(Data entries)
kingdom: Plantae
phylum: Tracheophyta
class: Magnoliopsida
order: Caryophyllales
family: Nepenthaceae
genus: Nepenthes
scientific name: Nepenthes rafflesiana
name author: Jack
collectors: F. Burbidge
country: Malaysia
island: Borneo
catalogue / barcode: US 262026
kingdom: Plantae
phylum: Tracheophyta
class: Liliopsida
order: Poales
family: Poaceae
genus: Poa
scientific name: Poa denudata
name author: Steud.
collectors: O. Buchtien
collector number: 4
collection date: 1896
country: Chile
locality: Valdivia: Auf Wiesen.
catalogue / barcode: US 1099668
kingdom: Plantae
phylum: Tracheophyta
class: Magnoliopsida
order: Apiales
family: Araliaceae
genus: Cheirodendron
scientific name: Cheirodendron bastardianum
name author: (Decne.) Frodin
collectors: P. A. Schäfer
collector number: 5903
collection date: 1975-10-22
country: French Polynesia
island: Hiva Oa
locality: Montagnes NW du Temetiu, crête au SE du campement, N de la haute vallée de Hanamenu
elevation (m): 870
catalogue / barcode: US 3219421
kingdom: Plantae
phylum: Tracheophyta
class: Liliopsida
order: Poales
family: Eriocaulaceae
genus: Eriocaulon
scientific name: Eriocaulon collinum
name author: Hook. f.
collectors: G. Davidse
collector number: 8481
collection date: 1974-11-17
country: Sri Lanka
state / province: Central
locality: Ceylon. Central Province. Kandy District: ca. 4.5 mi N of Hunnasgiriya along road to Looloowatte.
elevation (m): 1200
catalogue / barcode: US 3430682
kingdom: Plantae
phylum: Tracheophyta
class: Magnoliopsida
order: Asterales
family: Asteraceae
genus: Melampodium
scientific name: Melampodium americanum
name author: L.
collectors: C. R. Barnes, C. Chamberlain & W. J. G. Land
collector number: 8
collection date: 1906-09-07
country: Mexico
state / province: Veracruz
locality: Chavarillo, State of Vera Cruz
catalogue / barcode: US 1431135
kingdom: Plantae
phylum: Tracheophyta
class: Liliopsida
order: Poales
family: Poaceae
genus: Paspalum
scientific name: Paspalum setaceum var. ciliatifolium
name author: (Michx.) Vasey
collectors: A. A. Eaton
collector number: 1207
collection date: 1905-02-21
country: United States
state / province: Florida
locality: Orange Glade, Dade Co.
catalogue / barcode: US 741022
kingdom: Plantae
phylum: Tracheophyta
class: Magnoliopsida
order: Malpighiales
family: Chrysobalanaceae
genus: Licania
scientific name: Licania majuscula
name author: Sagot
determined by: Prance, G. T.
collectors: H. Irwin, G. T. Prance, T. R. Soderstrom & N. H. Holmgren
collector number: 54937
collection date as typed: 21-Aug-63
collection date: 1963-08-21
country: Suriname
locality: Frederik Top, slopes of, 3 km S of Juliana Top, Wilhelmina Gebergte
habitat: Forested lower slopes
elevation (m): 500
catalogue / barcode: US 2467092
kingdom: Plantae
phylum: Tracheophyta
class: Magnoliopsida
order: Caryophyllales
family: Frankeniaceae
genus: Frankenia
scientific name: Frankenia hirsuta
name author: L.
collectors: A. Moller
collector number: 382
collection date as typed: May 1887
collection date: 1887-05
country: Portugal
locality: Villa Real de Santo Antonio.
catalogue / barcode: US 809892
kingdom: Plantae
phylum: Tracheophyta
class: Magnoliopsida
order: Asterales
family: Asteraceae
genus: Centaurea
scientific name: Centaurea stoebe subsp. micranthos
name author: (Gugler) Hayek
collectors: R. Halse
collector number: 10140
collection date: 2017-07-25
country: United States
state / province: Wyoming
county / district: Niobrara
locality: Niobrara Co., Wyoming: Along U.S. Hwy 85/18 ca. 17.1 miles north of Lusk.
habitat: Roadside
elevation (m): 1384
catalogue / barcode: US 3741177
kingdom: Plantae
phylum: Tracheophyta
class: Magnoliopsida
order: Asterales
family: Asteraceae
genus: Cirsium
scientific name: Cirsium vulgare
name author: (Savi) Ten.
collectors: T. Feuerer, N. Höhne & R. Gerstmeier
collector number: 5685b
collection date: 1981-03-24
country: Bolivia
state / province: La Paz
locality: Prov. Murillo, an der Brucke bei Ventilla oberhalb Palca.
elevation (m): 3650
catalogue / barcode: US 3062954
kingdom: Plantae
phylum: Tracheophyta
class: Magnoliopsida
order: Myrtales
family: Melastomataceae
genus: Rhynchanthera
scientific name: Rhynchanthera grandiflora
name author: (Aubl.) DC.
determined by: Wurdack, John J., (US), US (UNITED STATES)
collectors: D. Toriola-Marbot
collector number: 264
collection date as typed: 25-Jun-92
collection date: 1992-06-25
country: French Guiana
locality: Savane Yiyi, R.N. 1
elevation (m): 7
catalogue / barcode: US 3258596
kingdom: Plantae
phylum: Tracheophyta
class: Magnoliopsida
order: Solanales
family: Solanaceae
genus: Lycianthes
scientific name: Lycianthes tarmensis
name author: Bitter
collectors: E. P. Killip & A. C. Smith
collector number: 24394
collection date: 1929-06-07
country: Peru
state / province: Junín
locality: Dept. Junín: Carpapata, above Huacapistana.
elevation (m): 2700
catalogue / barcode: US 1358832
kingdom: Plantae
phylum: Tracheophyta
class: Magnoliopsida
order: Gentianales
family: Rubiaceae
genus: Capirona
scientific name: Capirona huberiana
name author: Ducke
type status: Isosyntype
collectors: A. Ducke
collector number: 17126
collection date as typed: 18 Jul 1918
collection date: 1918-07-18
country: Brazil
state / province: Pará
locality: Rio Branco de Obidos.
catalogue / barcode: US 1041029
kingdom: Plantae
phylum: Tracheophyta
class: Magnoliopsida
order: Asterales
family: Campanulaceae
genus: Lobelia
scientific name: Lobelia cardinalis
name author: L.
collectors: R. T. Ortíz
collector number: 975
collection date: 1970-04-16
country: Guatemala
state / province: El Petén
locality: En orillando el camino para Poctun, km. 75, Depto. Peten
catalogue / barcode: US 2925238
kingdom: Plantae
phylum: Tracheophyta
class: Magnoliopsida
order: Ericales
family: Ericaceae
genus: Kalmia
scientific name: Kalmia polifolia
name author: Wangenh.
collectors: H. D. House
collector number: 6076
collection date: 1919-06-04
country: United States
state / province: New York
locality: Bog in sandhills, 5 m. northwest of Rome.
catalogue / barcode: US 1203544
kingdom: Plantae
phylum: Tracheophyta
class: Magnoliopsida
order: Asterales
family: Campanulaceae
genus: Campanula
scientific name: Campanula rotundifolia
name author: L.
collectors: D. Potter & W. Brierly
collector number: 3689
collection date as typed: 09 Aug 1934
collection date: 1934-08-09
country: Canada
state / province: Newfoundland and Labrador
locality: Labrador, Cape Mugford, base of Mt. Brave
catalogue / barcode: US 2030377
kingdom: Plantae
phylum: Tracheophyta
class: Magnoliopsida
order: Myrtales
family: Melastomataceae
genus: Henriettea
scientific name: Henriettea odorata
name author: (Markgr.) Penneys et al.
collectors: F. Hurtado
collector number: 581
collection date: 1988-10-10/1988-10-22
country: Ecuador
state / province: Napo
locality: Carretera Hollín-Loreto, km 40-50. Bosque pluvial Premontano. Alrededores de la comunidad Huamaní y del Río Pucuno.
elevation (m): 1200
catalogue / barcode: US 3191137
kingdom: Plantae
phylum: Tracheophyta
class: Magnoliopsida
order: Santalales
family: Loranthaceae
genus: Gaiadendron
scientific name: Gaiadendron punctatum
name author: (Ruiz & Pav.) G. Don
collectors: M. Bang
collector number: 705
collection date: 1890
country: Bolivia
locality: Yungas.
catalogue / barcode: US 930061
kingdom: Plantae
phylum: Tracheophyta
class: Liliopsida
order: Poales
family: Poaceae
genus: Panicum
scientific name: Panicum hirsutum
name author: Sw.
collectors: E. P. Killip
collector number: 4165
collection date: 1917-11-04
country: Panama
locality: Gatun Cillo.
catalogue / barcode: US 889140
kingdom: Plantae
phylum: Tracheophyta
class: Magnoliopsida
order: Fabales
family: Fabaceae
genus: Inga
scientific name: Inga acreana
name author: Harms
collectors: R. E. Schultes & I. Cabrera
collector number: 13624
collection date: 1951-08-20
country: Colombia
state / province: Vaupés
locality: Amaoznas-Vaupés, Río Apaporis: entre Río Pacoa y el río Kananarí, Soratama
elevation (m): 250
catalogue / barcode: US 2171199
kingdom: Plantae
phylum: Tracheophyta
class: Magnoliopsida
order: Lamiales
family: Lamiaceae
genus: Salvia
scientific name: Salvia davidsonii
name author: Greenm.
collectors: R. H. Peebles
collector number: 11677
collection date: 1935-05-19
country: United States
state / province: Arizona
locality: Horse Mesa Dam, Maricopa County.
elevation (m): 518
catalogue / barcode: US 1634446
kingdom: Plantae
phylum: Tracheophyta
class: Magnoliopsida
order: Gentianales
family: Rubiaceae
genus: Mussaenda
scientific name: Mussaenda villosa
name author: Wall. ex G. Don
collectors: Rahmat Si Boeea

◆ Direction: Output the listing from the line with "locality: Amaoznas-Vaupés, Río" through the end of the listing, both included, as a two-column CSV with the columns field and value. Give one row per line: the field name and its entry, each in a single quoted field with any line breaks turned into spaces.

◆ Response to the task:
field,value
"locality:","Amaoznas-Vaupés, Río Apaporis: entre Río Pacoa y el río Kananarí, Soratama"
"elevation (m):","250"
"catalogue / barcode:","US 2171199"
"kingdom:","Plantae"
"phylum:","Tracheophyta"
"class:","Magnoliopsida"
"order:","Lamiales"
"family:","Lamiaceae"
"genus:","Salvia"
"scientific name:","Salvia davidsonii"
"name author:","Greenm."
"collectors:","R. H. Peebles"
"collector number:","11677"
"collection date:","1935-05-19"
"country:","United States"
"state / province:","Arizona"
"locality:","Horse Mesa Dam, Maricopa County."
"elevation (m):","518"
"catalogue / barcode:","US 1634446"
"kingdom:","Plantae"
"phylum:","Tracheophyta"
"class:","Magnoliopsida"
"order:","Gentianales"
"family:","Rubiaceae"
"genus:","Mussaenda"
"scientific name:","Mussaenda villosa"
"name author:","Wall. ex G. Don"
"collectors:","Rahmat Si Boeea"